In the newer versions of Excel, here is how to get to Analysis ToolPak which you
need for more sophisticated Data Analysis:
(1)  Open Excel. You will see the Excel Spreadsheet on the page.  On the top left of
this page, you will see the Office Button (it has the MS Office logo and is in a
circle).  
(2)  Click on the Office Button  (3)  Click on Excel Options  -- it is on the bottom line
of the box (4)  Click on Add-Ins -- it's on the left side of the page
(5) On the bottom of the box, you will see  "Manage Excel Add-Ins" and a G0...  next
to it.  Click on GO...
(6)  Check the Analysis ToolPak box; Click OK.

To use the PRICE function, you need to complete the following (you may have to
scroll down to get everything):

SETTLEMENT
MATURITY
RATE
YIELD
REDEMPTION
FREQUENCY
BASIS
(1) SETTLEMENT is the settlement date. 
You have to type in DATE(2001, 11, 30) . Click the Tab key (not the <Enter> key).
This gives you the number of days from 1/1/1900.

(2) MATURITY is the maturity date.


You have to type in DATE(2028, 12, 31). Click the Tab key.
This gives you the number of days from 1/1/1900.

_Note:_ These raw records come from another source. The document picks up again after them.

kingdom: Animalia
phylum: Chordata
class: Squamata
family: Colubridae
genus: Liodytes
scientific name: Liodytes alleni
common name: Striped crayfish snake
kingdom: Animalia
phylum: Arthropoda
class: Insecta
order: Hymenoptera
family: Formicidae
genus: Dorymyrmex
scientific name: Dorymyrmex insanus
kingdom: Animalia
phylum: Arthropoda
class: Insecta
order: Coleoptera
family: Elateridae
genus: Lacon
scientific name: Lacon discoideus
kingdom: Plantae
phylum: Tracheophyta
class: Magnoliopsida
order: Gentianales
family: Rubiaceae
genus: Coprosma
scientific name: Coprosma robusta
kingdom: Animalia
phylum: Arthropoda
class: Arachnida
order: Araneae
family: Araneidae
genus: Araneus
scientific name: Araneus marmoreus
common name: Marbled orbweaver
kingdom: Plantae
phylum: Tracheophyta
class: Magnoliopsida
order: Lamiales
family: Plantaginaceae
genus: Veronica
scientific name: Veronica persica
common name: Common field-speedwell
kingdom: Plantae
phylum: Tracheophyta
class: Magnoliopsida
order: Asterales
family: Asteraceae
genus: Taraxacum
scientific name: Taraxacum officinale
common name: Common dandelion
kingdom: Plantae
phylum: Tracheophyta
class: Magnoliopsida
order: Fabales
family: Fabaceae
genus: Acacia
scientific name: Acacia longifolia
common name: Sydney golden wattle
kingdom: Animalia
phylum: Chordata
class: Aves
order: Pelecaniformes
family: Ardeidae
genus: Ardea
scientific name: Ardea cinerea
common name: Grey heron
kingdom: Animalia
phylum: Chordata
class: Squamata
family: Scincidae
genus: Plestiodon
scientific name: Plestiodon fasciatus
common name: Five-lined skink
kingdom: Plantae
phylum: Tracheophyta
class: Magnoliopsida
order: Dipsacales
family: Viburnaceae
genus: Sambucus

(3) RATE is the coupon rate.


You type in .0625. Click the Tab key.

(4) YIELD is the desired yield to maturity (or current market rate of interest).
You type in .083. Click the Tab key.

(5) REDEMPTION is the redemption value per $100 of value 


You type in 100 since you will not be given more than $100 per $100 of face value
(even if the face value of the bond is $1000). Click the Tab key.

(6) FREQUENCY is how often interest is paid; 2 for semi-annual and 1 for annual.
You type in 2 (the default) since interest is paid semi-annually. Click the Tab key.

(7) BASIS Type of day-count basis to use: 0 means 30/360, 1 is actual/actual, etc. 


Type in 1. Click the Tab key.

(8) Click on FINISH

The answer I got was 78.02187. This means that investors are only willing to pay me
78.02 per 100. For a $1000 bond (multiply by 10), investors will only pay me
$780.22.   Investors are only willing to pay about $780 for a bond with a $1000 face
value.   Why? [Because the coupon rate is below the desired yield to maturity sought
by investors].

If you know the PRICE investors are willing to pay and want to calculate the
desired Yield to Maturity, go to the Function Wizard and use the YIELD
function. Everything is the same as above except, instead of (4) YIELD; you will
see PR (PRICE). You have to type in the price per $100. Thus, if investors are
paying, say, $850 for a $1000 bond, you type in 85.